The Link Between Diabetes and Celiac Disease

Nearly 10 percent of Type 1 diabetics also have celiac disease, an inflammatory condition of the small intestine that is brought on by eating gluten. Like Type 1 diabetes, celiac disease also is an autoimmune disease, explains Peter Green, MD, director of the Celiac Disease Center at Columbia University and co-author of "Celiac Disease (Revised and Updated Edition): A Hidden Epidemic." />
"Celiac disease is common, and those with diabetes are a high-risk group for getting it," Green says, adding that it's now recommended that individuals with newly diagnosed Type 1 diabetes be screened for celiac disease annually for several years.

The health risks for those with undiagnosed celiac disease are many and scary: anemia, osteoporosis, acquiring another autoimmune disease, and even a small but real risk of having a malignancy develop, Green says.

If you've got both celiac disease and Type 1 diabetes, meal planning can be tricky. "It definitely adds a degree of complexity," Green agrees. But once you get familiar with some of the foods you may not have cooked before, like amaranth or polenta, you can eat healthy, delicious meals that the whole family will love.

Devon Carlson, MS, RD, of the Naomi Berrie Diabetes Center at NewYork-Presbyterian Hospital/Columbia Medical Center, works with many patients who have both conditions.

"Some patients say that managing diabetes is easier than conforming to a gluten-free diet," Carlson says. "What makes it hard to do both is that a lot of the gluten-free foods are high in fat and/or sugar." Fats and sweeteners are added to increase the palatability of the food once the gluten is taken out, she explains.

To avoid consuming too many high-fat, high-sugar foods, she recommends focusing on foods that are naturally gluten-free, like fruits, vegetables, and yes, whole grains.

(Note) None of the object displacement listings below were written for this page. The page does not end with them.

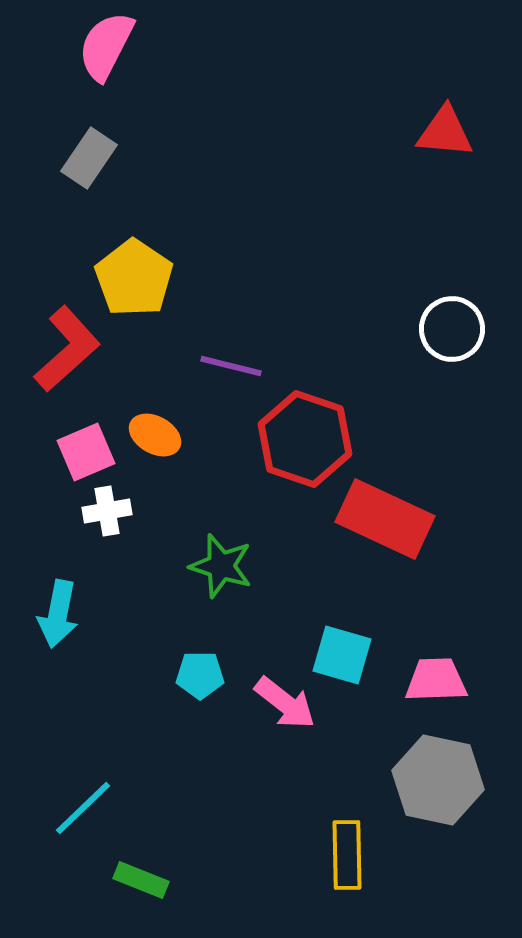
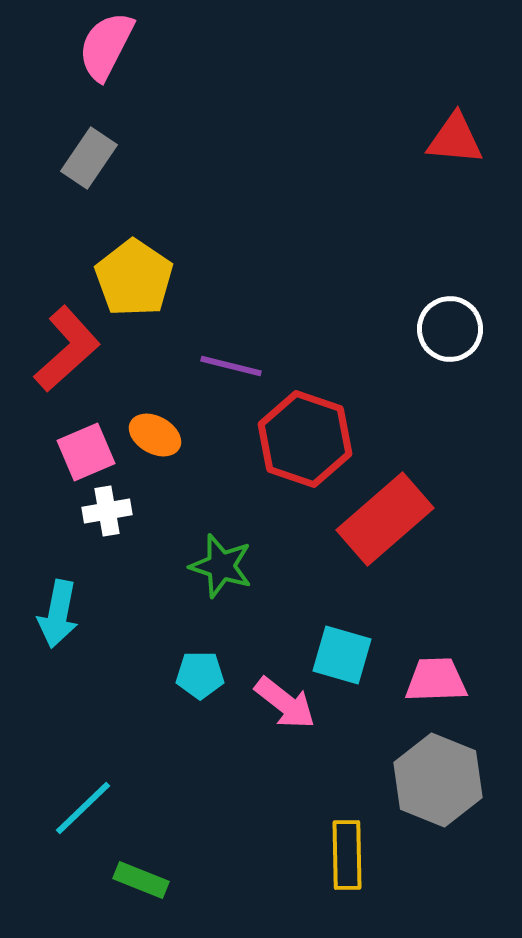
red triangle: moved 10 px right, 7 px down
white circle: moved 2 px left
red rectangle: rotated 66 degrees counterclockwise
gray hexagon: rotated 10 degrees clockwise
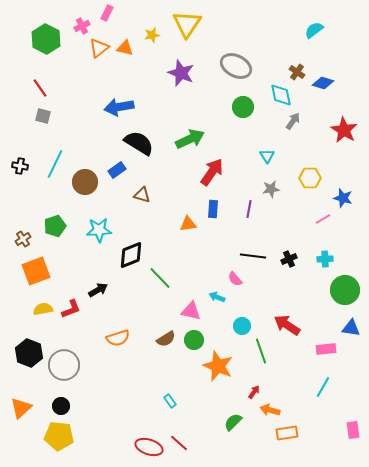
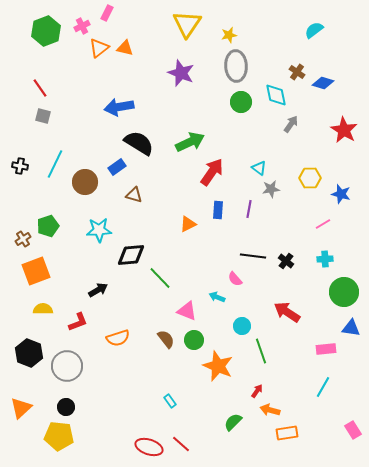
yellow star at (152, 35): moved 77 px right
green hexagon at (46, 39): moved 8 px up; rotated 12 degrees clockwise
gray ellipse at (236, 66): rotated 60 degrees clockwise
cyan diamond at (281, 95): moved 5 px left
green circle at (243, 107): moved 2 px left, 5 px up
gray arrow at (293, 121): moved 2 px left, 3 px down
green arrow at (190, 139): moved 3 px down
cyan triangle at (267, 156): moved 8 px left, 12 px down; rotated 21 degrees counterclockwise
blue rectangle at (117, 170): moved 3 px up
brown triangle at (142, 195): moved 8 px left
blue star at (343, 198): moved 2 px left, 4 px up
blue rectangle at (213, 209): moved 5 px right, 1 px down
pink line at (323, 219): moved 5 px down
orange triangle at (188, 224): rotated 18 degrees counterclockwise
green pentagon at (55, 226): moved 7 px left
black diamond at (131, 255): rotated 16 degrees clockwise
black cross at (289, 259): moved 3 px left, 2 px down; rotated 28 degrees counterclockwise
green circle at (345, 290): moved 1 px left, 2 px down
yellow semicircle at (43, 309): rotated 12 degrees clockwise
red L-shape at (71, 309): moved 7 px right, 13 px down
pink triangle at (191, 311): moved 4 px left; rotated 10 degrees clockwise
red arrow at (287, 325): moved 13 px up
brown semicircle at (166, 339): rotated 96 degrees counterclockwise
gray circle at (64, 365): moved 3 px right, 1 px down
red arrow at (254, 392): moved 3 px right, 1 px up
black circle at (61, 406): moved 5 px right, 1 px down
pink rectangle at (353, 430): rotated 24 degrees counterclockwise
red line at (179, 443): moved 2 px right, 1 px down
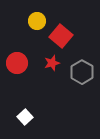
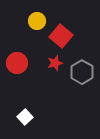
red star: moved 3 px right
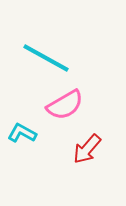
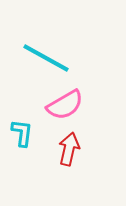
cyan L-shape: rotated 68 degrees clockwise
red arrow: moved 18 px left; rotated 152 degrees clockwise
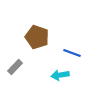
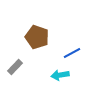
blue line: rotated 48 degrees counterclockwise
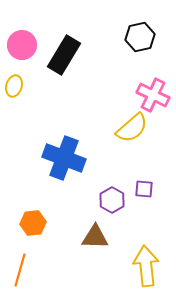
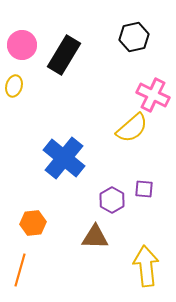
black hexagon: moved 6 px left
blue cross: rotated 18 degrees clockwise
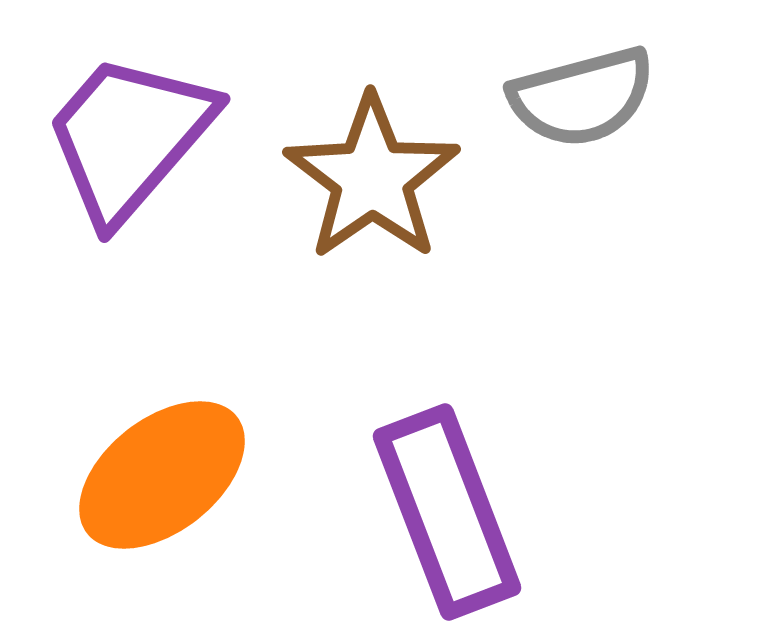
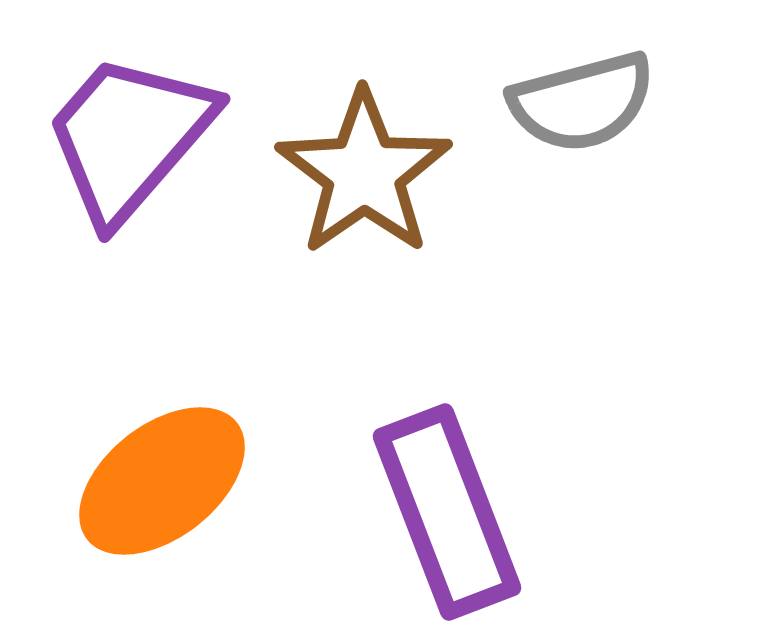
gray semicircle: moved 5 px down
brown star: moved 8 px left, 5 px up
orange ellipse: moved 6 px down
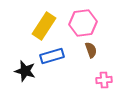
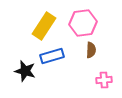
brown semicircle: rotated 21 degrees clockwise
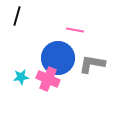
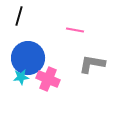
black line: moved 2 px right
blue circle: moved 30 px left
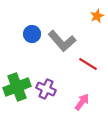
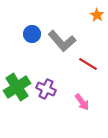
orange star: moved 1 px up; rotated 16 degrees counterclockwise
green cross: rotated 12 degrees counterclockwise
pink arrow: rotated 108 degrees clockwise
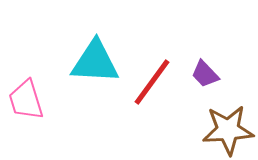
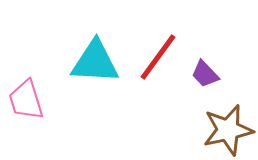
red line: moved 6 px right, 25 px up
brown star: rotated 9 degrees counterclockwise
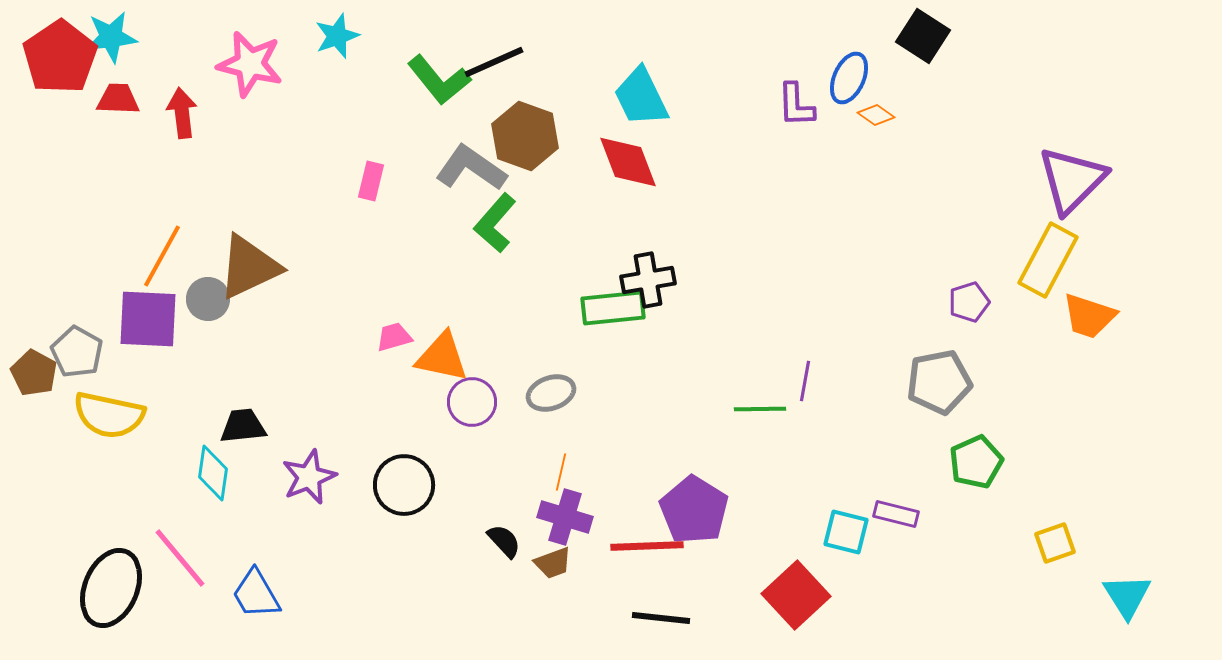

But don't grains contain gluten? Nope, says Carlson. Quinoa, millet, buckwheat and amaranth all are gluten-free, and they contain both fiber and protein. Here are some ideas for cooking deliciously.
Quinoa can be turned into a wonderful pilaf, millet can be eaten as a hot cereal, and buckwheat makes fantastic pancakes.

  • When baking with gluten-free flours, Carlson recommends using the higher-protein, higher-fiber flours like amaranth, millet and quinoa rather than rice and tapioca flours. "These two are not as nutritious," she says.
  • There's a tremendous variety of gluten-free baking mixes now available, and you can experiment by using small amounts of a mix in a recipe that calls for all-purpose flour.
  • Getting enough fiber can be hard for those with celiac disease, since high-fiber foods such as whole wheat are off-limits. For extra fiber, try adding ground flaxseed to your food, or incorporate millet and buckwheat into baked dishes.
  • Love oatmeal? Be sure to read the label and buy only oatmeal that is labeled gluten-free. Many oatmeals are processed in a plant that also processes products containing gluten, Carlson explains. "They could contain a small amount of gluten through cross contamination," she says.
  • If you're bored with naturally gluten-free foods like fruits and vegetables, get creative. Try baking apples instead of just serving them raw. Stir grated carrots or zucchini into a gluten-free muffin mix. Add dried plums or dates for extra fiber.
  • Make a fruit crisp using blueberries or raspberries, and prepare the topping by substituting a gluten-free baking mix for the flour. Add a little extra cinnamon and nutmeg to enhance the flavor.
  • Get acquainted with polenta, which is incredibly versatile. You can make a large pan of polenta, spread it in a thin layer on a baking sheet, and chill briefly. Use this in place of noodles in lasagna. And to make it even healthier, use lots of vegetables, lean ground turkey, and lowfat mozzarella cheese in place of the usual whole milk mozzarella and ground beef.